Rule 22, among other things, requires both the seller and the purchaser to provide an undertaking that they are not trading the animal for slaughter. This is the most controversial portion of the rules, the one that has been singled out as effectively being a backdoor ban on cattle slaughter. But why does slaughter make its way into this provision at all?

Is slaughter cruel? Individuals might have many opinions on this, but the government is clear. Indeed, the official position on slaughter – specifically the killing of animals for food – is established in the very Act that these rules are based on.

Section 11: Treating animals cruelly   
(3) Nothing in this section shall apply to– 

  (e) the commission or omission of any act in the course of the destruction or the preparation for destruction of any animal as food for mankind unless such destruction or preparation was accompanied by the infliction of unnecessary pain or suffering.  

In other words, the law states that killing any animal for food cannot be considered cruelty, unless those actions involve unnecessary suffering. Rule 22 does not point out any such unnecessary suffering, it simply bans the sale of all cattle meant for slaughter at open markets.

Which part involves cruelty? It can’t be the slaughter itself, since the law expressly establishes that killing of animals for food is per se not cruelty. Is it the government’s claim that simply taking cattle to an open market for sale constitutes “unnecessary suffering”? If that were the case, then the rules should be banning these markets and preventing animals from being brought for any purpose, whether agricultural or for slaughter. Instead, the rules actually lay the groundwork to legalise, notify and regulate animal markets. So where is the cruelty?

Why is this about cruelty?

It’s clear that Rule 22 has several problems. It selectively picks on cattle, instead of covering all animals. It doesn’t establish what cruelty is involved when it bans the sale of cattle for slaughter at open markets. Yet the government felt the need to include this under rules related to the Prevention of Cruelty. Why?
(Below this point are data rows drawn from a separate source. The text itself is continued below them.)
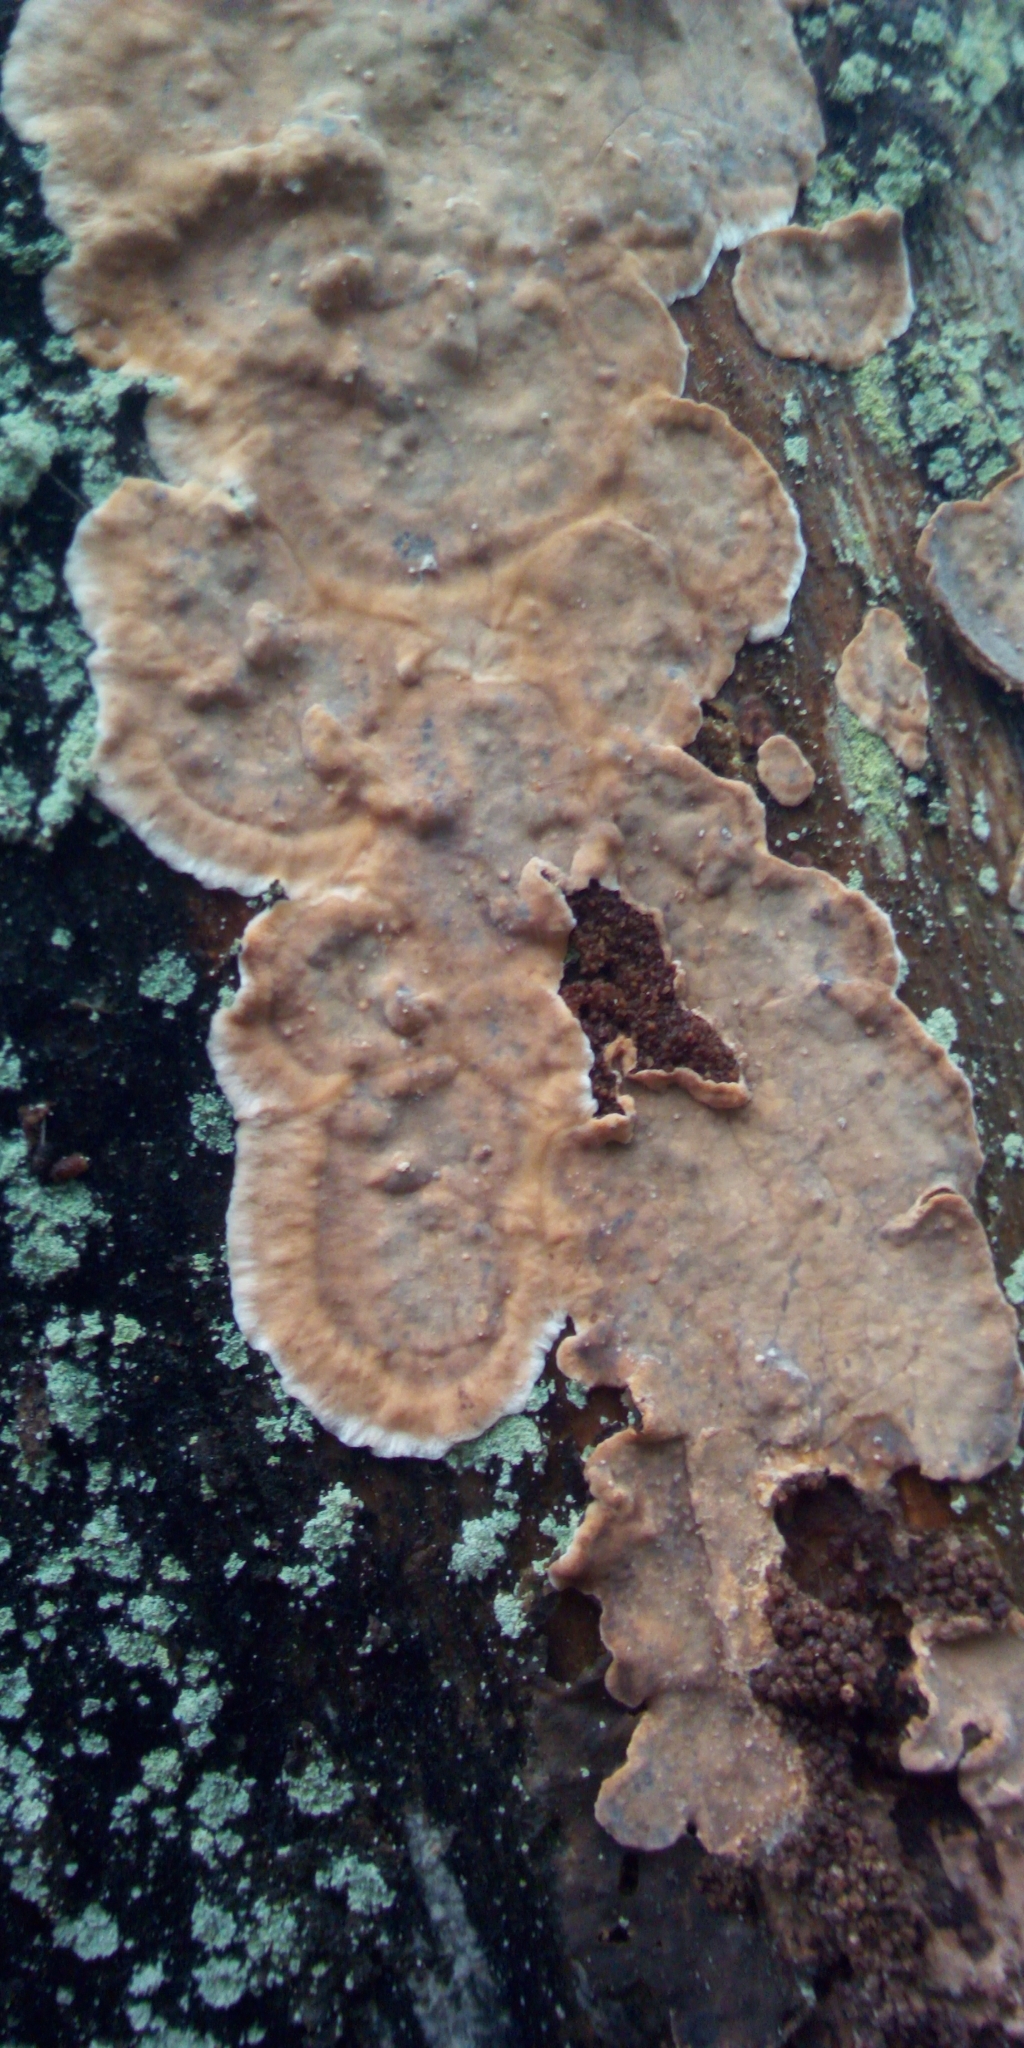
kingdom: Fungi
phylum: Basidiomycota
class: Agaricomycetes
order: Russulales
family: Stereaceae
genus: Stereum
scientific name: Stereum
The answer is quite simple. The Rashtriya Swayamsevak Sangh, the parent organisation of the ruling Bharatiya Janata Party, has been calling for a blanket ban on cow slaughter across the country. Yet this cannot be done at the Centre, because the Constitution gives exclusive powers to the states to make laws regarding livestock. Any decision to ban the slaughter of cows or other cattle, like the cow-slaughter bans that exists across much of India, has to be taken at the state level.

However, the Constitution does put the question of preventing cruelty to animals in the concurrent list. This means both states and the Centre can make laws, and if there is any conflict between the state and Central law, the latter will override the former. So the Centre seems to have tried to use its powers under the Prevention of Cruelty to Animals Act to regulate sale of cattle, even though it has not established any cruelty involved. This is why the ministry, in its statement, had to insist that the law was about cruelty, not slaughter.